Soc Sci Med. 2012 Nov;75(10):1778-85. doi: 10.1016/j.socscimed.2012.07.025. Epub 2012 Aug 5.
Over the past decade, the use of financial incentive schemes has become a popular form of intervention to boost performance in the health sector. Often termed "paying for performance" or P4P, they involve "…the transfer of money or material goods conditional upon taking a measurable action or achieving a predetermined performance target" (Eldridge & Palmer, 2009, p.160). P4P appear to bring about rapid improvements in some measured indicators of provider performance, at least over the short term. However, evidence for the impact of these schemes on the wider health system remains limited, and even where evaluations have been positive, unintended effects have been identified. These have included: "gaming" the system; crowding out of "intrinsic motivation"; a drop in morale where schemes are viewed as unfair; and the undermining of social relations and teamwork through competition, envy or ill feeling. Less information is available concerning how these processes occur, and how they vary across social and cultural contexts. While recognizing the potential of P4P, the authors argue for greater care in adapting schemes to particular local contexts. We suggest that insights from social science theory coupled with the focused ethnographic methods of anthropology can contribute to the critical assessment of P4P schemes and to their adaptation to particular social environments and reward systems. We highlight the need for monitoring P4P schemes in relation to worker motivation and the quality of social relations, since these have implications both for health sector performance over the long term and for the success and sustainability of a P4P scheme. Suggestions are made for ethnographies, undertaken in collaboration with local stakeholders, to assess readiness for P4P; package rewards in ways that minimize perverse responses; identify process variables for monitoring and evaluation; and build sustainability into program design through linkage with complementary reforms.

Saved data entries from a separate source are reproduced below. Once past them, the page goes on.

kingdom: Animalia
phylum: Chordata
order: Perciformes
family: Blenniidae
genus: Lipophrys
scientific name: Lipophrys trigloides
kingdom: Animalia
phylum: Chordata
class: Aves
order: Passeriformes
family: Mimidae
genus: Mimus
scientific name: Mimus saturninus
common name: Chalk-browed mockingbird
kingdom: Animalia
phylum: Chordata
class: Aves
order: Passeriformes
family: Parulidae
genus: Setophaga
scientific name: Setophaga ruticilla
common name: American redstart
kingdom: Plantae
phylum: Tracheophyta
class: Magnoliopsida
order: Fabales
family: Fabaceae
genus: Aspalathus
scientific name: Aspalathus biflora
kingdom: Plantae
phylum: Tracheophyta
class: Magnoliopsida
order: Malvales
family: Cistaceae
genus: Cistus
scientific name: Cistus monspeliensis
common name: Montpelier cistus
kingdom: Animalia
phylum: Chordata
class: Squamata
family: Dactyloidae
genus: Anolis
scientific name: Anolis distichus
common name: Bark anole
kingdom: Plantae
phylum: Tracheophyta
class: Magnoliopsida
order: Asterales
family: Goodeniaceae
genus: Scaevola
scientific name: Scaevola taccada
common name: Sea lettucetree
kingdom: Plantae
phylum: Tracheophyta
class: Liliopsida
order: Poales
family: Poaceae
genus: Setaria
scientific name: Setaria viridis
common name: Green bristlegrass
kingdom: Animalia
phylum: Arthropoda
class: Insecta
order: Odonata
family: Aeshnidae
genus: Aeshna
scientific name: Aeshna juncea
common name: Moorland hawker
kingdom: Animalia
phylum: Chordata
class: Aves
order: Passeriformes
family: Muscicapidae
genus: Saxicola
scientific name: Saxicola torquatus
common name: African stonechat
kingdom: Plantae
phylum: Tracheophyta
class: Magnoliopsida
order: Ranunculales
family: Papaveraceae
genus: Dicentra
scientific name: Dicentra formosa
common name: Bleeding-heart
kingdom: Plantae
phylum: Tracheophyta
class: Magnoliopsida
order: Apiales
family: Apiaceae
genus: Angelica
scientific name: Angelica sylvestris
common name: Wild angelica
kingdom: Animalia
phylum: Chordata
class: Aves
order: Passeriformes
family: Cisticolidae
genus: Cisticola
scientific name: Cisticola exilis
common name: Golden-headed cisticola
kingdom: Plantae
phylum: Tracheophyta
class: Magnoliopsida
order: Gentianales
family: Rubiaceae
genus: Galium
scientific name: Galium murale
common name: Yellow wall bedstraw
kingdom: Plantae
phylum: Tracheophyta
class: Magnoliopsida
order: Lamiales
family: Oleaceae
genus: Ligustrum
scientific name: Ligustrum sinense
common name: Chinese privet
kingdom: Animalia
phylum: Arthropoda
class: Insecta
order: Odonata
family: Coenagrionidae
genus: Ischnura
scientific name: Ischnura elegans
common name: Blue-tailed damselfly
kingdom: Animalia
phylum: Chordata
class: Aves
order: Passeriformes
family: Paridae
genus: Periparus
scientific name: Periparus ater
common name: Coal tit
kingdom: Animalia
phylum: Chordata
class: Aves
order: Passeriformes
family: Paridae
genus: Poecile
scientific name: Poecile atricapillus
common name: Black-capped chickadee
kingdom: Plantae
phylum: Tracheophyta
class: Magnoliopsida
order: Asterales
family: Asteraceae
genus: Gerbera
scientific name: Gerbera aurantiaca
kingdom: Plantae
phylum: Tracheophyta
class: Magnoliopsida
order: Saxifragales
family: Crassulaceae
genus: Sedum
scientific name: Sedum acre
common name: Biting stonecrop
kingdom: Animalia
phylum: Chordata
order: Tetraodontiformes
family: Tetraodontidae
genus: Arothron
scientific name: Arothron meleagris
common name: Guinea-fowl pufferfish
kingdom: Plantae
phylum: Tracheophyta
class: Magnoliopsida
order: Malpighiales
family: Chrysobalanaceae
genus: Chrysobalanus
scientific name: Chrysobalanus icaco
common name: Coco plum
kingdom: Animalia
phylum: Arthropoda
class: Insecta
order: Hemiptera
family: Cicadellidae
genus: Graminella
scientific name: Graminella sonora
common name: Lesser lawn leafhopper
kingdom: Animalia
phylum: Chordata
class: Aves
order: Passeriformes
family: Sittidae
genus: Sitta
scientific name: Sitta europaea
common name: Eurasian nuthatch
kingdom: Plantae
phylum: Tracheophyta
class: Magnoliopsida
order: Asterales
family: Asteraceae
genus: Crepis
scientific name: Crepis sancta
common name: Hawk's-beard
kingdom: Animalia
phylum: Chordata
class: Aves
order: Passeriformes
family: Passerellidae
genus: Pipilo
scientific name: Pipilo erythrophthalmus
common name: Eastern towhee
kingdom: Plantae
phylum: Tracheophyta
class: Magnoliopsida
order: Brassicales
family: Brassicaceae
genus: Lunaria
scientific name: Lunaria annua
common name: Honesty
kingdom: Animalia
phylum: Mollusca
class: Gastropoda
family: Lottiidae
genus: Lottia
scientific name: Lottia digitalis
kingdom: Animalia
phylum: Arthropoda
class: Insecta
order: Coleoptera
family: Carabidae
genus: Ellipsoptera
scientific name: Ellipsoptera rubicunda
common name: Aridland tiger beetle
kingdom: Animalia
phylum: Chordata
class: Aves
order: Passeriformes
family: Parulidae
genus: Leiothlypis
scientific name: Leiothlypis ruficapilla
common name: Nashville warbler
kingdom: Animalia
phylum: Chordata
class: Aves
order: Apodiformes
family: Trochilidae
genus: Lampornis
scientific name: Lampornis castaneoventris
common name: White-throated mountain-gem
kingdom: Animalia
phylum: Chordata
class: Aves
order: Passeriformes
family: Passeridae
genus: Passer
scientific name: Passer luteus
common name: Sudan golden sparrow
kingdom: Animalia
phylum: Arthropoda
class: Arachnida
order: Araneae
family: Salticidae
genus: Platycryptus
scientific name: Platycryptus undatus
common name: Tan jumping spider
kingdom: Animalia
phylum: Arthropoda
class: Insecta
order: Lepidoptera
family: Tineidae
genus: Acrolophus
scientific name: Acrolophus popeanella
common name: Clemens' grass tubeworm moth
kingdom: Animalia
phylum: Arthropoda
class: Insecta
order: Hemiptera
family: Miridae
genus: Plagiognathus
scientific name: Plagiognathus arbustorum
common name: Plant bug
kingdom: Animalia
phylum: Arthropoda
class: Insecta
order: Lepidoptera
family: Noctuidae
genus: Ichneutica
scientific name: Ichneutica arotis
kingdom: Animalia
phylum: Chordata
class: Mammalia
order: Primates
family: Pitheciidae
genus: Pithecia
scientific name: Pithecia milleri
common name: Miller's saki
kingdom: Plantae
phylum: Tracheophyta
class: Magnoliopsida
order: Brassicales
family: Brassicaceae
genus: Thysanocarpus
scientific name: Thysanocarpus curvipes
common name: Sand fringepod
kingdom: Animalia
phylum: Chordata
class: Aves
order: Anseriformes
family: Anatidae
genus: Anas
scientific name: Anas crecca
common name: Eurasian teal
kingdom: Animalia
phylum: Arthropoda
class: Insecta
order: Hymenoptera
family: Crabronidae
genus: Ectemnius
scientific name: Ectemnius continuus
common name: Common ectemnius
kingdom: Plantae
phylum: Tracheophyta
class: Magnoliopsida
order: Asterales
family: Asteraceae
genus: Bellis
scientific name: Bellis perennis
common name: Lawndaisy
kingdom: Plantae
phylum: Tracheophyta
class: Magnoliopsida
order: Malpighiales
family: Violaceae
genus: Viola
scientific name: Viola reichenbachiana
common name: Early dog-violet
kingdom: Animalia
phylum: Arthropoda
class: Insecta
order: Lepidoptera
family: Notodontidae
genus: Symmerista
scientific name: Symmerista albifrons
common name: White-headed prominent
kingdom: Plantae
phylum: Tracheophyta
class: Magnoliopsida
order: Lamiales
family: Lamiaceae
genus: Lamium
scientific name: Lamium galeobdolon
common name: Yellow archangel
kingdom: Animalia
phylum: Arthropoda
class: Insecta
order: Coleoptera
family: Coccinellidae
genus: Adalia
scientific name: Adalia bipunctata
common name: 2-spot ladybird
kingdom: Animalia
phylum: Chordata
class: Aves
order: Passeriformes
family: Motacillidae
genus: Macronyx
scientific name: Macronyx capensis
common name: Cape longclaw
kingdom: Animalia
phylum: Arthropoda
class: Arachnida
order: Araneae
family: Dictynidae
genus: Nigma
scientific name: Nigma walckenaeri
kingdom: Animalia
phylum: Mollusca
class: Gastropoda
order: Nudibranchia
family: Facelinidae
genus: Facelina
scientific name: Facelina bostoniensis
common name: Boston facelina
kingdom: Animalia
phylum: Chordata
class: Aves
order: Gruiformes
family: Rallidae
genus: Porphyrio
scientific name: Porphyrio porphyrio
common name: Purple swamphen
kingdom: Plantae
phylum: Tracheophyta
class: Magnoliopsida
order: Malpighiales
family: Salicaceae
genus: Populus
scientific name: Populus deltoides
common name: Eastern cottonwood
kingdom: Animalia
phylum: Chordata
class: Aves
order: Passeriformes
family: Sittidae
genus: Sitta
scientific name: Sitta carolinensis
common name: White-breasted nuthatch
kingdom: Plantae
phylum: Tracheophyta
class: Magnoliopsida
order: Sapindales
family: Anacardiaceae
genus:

在过去的十年中,使用财务激励计划已成为提高卫生部门绩效的一种流行干预方式。这种方式通常被称为“按绩效付费”或 P4P,它涉及“……以可衡量的行动或实现预定的绩效目标为条件,转移资金或物质商品”(Eldridge & Palmer,2009 年,第 160 页)。P4P 似乎至少在短期内会迅速提高提供者绩效的某些可衡量指标。然而,这些计划对更广泛的卫生系统的影响的证据仍然有限,即使评估结果是积极的,也已经确定了一些意外的影响。这些影响包括:“操纵”系统;“内在动机”被挤出;由于计划被视为不公平而导致士气下降;以及通过竞争、嫉妒或不良情绪破坏社会关系和团队合作。关于这些过程如何发生以及它们在不同的社会和文化背景下如何变化的信息较少。尽管认识到 P4P 的潜力,但作者主张在适应计划时更加谨慎,要考虑到特定的当地情况。我们认为,社会科学理论的见解加上人类学的集中民族志方法可以为 P4P 计划的批判性评估及其在特定社会环境和奖励系统中的适应提供帮助。我们强调需要监测 P4P 计划与工人动机和社会关系质量的关系,因为这既对长期的卫生部门绩效有影响,也对 P4P 计划的成功和可持续性有影响。我们建议进行民族志研究,与当地利益相关者合作,评估 P4P 的准备情况;以最小化不良反应的方式包装奖励;确定监测和评估的过程变量;并通过与互补改革联系起来,将可持续性纳入方案设计中。